Mussis, for instance, asserts from his experiences that the Plagues commenced from Tartars and Saracens from which it did spread rapidly to other parts of Europe. To him, those who had been infected by the plague and migrated to other places carried the disease with them and in the process infecting others. Truchess and Gigas, some of the authors of the documents, on the other hand, believed that the Black Plague was primarily as a result of the Jews poisoning of Christian wells and springs. Knowing very well that the Christian community was more likely to retaliate, Councilors of Cologne started pleading with them to consider the rumor surrounding the Jews poisoning as hearsays and to avoid retaliatory attacks.
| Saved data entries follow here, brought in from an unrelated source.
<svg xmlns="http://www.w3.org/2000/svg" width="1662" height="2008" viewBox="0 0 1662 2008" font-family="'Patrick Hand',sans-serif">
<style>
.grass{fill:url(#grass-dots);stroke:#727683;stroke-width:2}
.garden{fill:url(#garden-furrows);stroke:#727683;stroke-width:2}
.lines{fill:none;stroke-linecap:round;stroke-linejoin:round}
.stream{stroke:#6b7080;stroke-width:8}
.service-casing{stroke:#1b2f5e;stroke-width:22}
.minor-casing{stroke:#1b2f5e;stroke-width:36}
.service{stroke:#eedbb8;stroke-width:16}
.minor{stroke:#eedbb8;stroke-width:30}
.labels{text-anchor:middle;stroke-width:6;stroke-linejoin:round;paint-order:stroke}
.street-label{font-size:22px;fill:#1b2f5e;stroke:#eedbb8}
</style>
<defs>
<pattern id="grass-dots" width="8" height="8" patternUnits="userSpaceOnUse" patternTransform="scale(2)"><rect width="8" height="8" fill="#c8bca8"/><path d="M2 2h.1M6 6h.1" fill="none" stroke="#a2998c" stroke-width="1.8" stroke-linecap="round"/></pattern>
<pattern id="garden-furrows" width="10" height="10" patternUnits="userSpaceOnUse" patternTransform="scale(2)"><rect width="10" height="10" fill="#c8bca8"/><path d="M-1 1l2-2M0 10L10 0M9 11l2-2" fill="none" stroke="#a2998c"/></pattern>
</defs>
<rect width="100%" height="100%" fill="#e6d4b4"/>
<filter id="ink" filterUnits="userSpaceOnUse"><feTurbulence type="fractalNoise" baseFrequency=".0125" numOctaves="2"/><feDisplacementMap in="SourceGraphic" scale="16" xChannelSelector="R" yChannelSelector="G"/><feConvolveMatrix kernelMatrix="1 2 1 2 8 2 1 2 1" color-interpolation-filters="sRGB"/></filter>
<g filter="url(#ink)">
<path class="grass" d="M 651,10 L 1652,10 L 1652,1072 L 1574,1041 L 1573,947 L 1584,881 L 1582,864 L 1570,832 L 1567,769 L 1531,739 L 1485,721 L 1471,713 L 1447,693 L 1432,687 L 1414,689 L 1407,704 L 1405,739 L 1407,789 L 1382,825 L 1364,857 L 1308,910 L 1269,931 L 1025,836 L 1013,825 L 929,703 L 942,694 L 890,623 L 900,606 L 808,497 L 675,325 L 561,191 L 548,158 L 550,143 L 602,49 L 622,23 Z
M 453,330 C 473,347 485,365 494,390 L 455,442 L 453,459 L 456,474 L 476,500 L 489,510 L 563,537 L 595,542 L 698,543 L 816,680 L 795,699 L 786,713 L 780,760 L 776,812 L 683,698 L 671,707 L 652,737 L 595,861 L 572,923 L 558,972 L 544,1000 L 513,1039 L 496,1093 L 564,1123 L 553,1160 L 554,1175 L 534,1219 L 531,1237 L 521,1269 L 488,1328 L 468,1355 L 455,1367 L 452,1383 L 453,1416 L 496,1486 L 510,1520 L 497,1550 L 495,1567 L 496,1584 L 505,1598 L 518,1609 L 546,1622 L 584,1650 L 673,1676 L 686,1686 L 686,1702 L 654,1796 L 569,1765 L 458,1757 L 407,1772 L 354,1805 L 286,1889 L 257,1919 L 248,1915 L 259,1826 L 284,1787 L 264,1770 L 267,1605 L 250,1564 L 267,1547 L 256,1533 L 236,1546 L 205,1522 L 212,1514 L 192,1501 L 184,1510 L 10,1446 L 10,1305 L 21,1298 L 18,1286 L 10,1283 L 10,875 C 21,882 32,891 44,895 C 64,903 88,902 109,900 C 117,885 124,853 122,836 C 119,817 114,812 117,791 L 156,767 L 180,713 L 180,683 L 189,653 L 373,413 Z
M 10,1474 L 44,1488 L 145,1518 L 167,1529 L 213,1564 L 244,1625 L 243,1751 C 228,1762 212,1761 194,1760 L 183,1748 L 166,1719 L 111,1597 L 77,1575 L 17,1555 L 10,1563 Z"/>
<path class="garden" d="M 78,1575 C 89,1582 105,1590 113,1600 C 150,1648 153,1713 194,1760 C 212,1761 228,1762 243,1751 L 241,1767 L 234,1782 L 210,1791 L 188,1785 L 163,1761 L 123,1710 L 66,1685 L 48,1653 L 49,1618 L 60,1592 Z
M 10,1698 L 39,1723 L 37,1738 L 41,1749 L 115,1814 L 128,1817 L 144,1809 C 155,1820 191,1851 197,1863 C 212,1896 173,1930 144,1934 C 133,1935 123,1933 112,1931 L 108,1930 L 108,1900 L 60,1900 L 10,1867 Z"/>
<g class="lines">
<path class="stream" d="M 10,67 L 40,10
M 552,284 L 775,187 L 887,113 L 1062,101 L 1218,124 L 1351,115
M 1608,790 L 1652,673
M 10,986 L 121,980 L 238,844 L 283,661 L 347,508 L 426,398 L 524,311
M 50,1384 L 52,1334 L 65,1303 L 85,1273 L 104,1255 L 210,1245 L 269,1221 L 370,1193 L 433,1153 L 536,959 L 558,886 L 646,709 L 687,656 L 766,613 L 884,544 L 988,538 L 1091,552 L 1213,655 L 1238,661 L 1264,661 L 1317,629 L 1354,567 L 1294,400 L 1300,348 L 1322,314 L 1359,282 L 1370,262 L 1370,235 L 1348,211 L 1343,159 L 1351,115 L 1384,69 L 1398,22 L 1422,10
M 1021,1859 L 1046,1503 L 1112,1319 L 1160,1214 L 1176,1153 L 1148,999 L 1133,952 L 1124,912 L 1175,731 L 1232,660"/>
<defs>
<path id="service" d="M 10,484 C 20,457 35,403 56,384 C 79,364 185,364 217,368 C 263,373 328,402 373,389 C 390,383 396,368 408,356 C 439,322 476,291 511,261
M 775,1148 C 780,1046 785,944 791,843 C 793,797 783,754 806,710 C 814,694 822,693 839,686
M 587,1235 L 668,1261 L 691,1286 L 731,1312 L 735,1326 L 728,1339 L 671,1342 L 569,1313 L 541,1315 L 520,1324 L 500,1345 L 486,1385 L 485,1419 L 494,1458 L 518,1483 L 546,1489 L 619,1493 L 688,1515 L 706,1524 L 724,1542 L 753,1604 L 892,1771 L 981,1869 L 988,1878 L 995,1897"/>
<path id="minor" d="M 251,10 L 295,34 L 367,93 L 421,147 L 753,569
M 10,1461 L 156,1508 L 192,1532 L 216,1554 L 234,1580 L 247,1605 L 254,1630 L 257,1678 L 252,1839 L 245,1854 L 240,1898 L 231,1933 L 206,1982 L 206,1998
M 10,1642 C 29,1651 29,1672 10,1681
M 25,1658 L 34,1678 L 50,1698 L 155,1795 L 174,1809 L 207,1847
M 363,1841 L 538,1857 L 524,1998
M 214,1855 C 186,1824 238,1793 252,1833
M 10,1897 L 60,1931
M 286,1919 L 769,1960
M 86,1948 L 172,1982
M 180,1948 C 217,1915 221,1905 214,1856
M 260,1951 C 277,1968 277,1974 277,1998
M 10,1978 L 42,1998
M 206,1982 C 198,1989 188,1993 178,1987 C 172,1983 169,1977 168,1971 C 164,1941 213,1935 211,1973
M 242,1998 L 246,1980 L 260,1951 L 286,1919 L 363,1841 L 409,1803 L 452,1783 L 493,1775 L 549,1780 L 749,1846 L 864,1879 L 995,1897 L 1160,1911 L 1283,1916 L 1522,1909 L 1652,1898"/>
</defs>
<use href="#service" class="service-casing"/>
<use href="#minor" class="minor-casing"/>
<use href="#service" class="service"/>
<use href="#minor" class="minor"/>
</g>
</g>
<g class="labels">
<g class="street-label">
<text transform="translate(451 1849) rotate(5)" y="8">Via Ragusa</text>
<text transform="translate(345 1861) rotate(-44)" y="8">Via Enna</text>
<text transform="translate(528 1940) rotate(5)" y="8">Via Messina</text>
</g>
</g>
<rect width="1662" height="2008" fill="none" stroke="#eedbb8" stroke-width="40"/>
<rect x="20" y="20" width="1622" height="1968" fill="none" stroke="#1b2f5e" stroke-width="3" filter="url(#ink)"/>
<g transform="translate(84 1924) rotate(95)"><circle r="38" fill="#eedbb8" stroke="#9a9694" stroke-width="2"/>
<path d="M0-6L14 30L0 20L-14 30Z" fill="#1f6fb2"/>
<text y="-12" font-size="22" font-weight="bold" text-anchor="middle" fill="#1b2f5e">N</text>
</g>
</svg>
Clement VI echoed the same sentiments when he ordered the Christian community to stop killing the Jews community as a retaliation of the Black Death.
Historical Significance of the Black Death and the Black Plague cannot be underpinned as the tragedy led to a general change in lifestyles across Europe. Similarly, as a result of the large number of people who succumbed from the calamity, most countries in Europe experienced labor shortages. To many historians, the argument was that as a result of the Black Plague, many crucial changes in the socio-economic welfare of the Western Nations ensued. Most land owners recorded great losses as a consequence and this is regarded as one of the greatest effect of the Black Death. For instance, some villages in Germany were entirely wiped out with Italy being the hardest hit by the Black Plague.